- **PROBLEM TO SOLVE**:
Exactly the lines from the opening of the data through the line containing "globe [462,573,573,684] -> none" should be reproduced, please, with nothing added.

[Saved entries]
::::::::

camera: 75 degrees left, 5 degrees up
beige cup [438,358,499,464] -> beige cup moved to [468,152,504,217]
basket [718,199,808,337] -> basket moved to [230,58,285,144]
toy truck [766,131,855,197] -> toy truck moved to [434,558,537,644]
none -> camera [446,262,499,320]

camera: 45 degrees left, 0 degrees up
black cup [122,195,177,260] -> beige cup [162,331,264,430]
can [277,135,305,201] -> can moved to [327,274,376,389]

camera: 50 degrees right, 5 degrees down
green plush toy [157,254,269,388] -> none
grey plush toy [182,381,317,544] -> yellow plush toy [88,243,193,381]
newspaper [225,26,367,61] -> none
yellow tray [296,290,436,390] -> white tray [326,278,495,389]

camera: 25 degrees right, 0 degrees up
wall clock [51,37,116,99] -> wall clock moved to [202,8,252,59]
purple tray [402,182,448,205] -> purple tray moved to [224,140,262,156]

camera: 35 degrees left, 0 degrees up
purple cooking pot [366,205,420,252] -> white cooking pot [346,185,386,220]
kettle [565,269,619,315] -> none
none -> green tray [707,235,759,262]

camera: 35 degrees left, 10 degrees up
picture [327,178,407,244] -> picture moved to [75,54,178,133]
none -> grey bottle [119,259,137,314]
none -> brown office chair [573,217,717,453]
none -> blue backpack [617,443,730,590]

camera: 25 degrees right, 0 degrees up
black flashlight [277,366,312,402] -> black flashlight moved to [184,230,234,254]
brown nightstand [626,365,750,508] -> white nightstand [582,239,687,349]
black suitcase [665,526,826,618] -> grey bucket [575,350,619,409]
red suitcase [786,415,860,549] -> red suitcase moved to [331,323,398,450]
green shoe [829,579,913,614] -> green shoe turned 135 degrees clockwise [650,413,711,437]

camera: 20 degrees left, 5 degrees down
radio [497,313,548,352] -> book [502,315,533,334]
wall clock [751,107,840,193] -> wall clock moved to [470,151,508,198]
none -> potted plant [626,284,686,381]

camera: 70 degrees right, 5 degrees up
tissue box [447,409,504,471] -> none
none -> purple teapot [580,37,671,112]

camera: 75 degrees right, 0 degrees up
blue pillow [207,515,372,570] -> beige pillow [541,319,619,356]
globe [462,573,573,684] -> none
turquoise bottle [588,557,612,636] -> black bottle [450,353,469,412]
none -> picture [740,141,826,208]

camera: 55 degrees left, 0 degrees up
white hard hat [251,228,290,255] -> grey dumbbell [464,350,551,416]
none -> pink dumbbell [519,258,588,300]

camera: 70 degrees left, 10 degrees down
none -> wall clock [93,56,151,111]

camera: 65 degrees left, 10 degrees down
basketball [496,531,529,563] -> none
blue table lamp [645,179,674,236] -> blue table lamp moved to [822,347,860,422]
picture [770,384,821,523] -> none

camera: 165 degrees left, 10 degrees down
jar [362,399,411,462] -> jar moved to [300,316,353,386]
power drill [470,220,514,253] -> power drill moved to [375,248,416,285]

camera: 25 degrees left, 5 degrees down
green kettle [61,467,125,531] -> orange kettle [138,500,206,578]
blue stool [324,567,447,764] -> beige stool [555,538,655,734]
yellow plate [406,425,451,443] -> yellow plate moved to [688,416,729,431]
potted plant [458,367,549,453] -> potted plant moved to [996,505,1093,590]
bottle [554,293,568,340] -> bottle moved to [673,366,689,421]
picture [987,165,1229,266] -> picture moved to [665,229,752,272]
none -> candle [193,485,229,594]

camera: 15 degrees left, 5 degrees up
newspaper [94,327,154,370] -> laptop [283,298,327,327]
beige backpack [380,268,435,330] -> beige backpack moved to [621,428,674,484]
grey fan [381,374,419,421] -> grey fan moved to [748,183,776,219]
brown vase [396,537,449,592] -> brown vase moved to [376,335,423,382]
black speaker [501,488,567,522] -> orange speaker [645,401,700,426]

::::::::

- **THE ANSWER**:
camera: 75 degrees left, 5 degrees up
beige cup [438,358,499,464] -> beige cup moved to [468,152,504,217]
basket [718,199,808,337] -> basket moved to [230,58,285,144]
toy truck [766,131,855,197] -> toy truck moved to [434,558,537,644]
none -> camera [446,262,499,320]

camera: 45 degrees left, 0 degrees up
black cup [122,195,177,260] -> beige cup [162,331,264,430]
can [277,135,305,201] -> can moved to [327,274,376,389]

camera: 50 degrees right, 5 degrees down
green plush toy [157,254,269,388] -> none
grey plush toy [182,381,317,544] -> yellow plush toy [88,243,193,381]
newspaper [225,26,367,61] -> none
yellow tray [296,290,436,390] -> white tray [326,278,495,389]

camera: 25 degrees right, 0 degrees up
wall clock [51,37,116,99] -> wall clock moved to [202,8,252,59]
purple tray [402,182,448,205] -> purple tray moved to [224,140,262,156]

camera: 35 degrees left, 0 degrees up
purple cooking pot [366,205,420,252] -> white cooking pot [346,185,386,220]
kettle [565,269,619,315] -> none
none -> green tray [707,235,759,262]

camera: 35 degrees left, 10 degrees up
picture [327,178,407,244] -> picture moved to [75,54,178,133]
none -> grey bottle [119,259,137,314]
none -> brown office chair [573,217,717,453]
none -> blue backpack [617,443,730,590]

camera: 25 degrees right, 0 degrees up
black flashlight [277,366,312,402] -> black flashlight moved to [184,230,234,254]
brown nightstand [626,365,750,508] -> white nightstand [582,239,687,349]
black suitcase [665,526,826,618] -> grey bucket [575,350,619,409]
red suitcase [786,415,860,549] -> red suitcase moved to [331,323,398,450]
green shoe [829,579,913,614] -> green shoe turned 135 degrees clockwise [650,413,711,437]

camera: 20 degrees left, 5 degrees down
radio [497,313,548,352] -> book [502,315,533,334]
wall clock [751,107,840,193] -> wall clock moved to [470,151,508,198]
none -> potted plant [626,284,686,381]

camera: 70 degrees right, 5 degrees up
tissue box [447,409,504,471] -> none
none -> purple teapot [580,37,671,112]

camera: 75 degrees right, 0 degrees up
blue pillow [207,515,372,570] -> beige pillow [541,319,619,356]
globe [462,573,573,684] -> none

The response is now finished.